Figure 3Examples of NGM-derived UP2153 somatic SVs with NGS support
(A) A 1.4 Kb NGM-derived somatic insertion (green trapezoid) within PRDM16 gene at Chr1: 3.088–3.100 Mb in the tumor consensus map relative to Hg19 in silico genome map, with alignment of enzymatic labels (nick sites) shown a grey connecting lines.
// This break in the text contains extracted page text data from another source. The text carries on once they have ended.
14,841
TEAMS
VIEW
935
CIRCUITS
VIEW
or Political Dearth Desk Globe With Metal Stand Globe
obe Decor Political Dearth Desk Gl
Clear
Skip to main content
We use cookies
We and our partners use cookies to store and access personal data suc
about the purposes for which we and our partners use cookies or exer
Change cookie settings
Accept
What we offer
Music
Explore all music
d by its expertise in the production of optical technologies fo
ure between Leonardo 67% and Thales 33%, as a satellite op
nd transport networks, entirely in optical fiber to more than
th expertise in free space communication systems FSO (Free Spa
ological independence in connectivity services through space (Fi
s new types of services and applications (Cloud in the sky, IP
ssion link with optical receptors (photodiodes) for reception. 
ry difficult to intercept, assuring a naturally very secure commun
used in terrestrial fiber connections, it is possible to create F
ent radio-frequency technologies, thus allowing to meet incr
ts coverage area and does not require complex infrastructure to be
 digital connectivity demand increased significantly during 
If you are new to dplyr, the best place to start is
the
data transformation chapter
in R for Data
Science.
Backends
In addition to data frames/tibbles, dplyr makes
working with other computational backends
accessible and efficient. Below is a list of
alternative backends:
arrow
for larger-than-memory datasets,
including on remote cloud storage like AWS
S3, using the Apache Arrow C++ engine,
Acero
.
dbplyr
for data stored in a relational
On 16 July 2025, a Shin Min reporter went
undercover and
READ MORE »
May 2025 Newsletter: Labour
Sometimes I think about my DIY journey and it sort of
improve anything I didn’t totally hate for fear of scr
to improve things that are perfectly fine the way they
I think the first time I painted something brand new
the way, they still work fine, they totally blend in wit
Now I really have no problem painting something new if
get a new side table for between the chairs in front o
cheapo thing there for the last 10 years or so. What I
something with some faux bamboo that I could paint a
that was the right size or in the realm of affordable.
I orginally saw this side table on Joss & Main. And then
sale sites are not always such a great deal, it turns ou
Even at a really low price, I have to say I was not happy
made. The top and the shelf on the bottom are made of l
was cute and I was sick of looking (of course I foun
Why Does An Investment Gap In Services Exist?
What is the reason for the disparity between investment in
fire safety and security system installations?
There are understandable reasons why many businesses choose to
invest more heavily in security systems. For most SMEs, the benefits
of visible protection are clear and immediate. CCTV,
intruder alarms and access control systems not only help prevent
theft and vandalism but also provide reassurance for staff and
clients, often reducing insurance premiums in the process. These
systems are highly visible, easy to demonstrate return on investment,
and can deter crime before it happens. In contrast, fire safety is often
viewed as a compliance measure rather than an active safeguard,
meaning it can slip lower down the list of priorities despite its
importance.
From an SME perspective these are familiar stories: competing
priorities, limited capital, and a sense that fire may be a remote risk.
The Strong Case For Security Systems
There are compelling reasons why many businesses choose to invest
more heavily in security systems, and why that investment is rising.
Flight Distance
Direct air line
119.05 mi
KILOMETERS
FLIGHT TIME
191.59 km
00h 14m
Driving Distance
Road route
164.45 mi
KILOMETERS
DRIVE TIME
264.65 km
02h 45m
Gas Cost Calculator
NGS verification included a 223 bp and 760 bp duplication (represented by green tracks) identified by MetaSV (left inset), and from IGV manual inspection of sequencing reads that show evidence of insertion within the region (right inset). (B) A 4.8 Kb NGM-derived somatic deletion (orange trapezoid) within ZNF438 gene at Chr10: 31.233–31.249 Mb in the tumor consensus map (blue horizontal bar) relative to Hg19 (green horizontal bar), was further verified by IGV manual inspection of sequencing reads (bottom panel of inset) and assembled scaffolds (top panel of inset). Note two haplotypes (scaffolds) are observed in the tumor genome assembly, corresponding to the normal (likely from stromal contamination) and mutant haplotypes (from the tumor).
Figure 4Examples of NGM-derived somatic SVs found in UP2153 with confounding calls by direct tumor-blood comparisons, compared to SV calls relative to Hg19
(A) Comparing the tumor (blue horizontal bar) and blood genome maps (red horizontal bar) directly, identified a 7.3 Kb somatic insertion (green trapezoid) at Chr20: 47.131–47.147 Mb. Relative to Hg19 reference the (aqua horizontal bars), the NGM IrysSolve Pipeline identified a 11.5 Kb insertion (green trapezoid) at Chr20: 47.130–47.147 Mb in the tumor and a 6.6 Kb insertion (green trapezoid) at Chr20: 47.068–47.147 Mb in the blood. Several sequencing reads provided NGS support for these insertions (green tracks) in both the blood (top inset) and tumor (bottom inset). (B) Direct comparison between the tumor (blue horizontal bar) and blood genome maps (red horizontal bar) identified a 6.3 Kb somatic insertion (green trapezoid) at Chr19: 2 9.949–29.952 Mb, within LOC284395 (pink rectanglular gene annotation). Relative to the in silico reference genome map Hg19, the NGM IrysSolve Pipeline identified a 2 Kb insertion (green trapezoid) at Chr19: 30.003–30.011 Mb in the tumor and a 4 Kb deletion (orange trapezoid) at Chr19: 29.949–300.003 Mb in the blood, each supported by several sequencing reads corresponding to deletions (red tracks, top insets) and duplications (green tracks, bottom insets), with aligned reads in grey.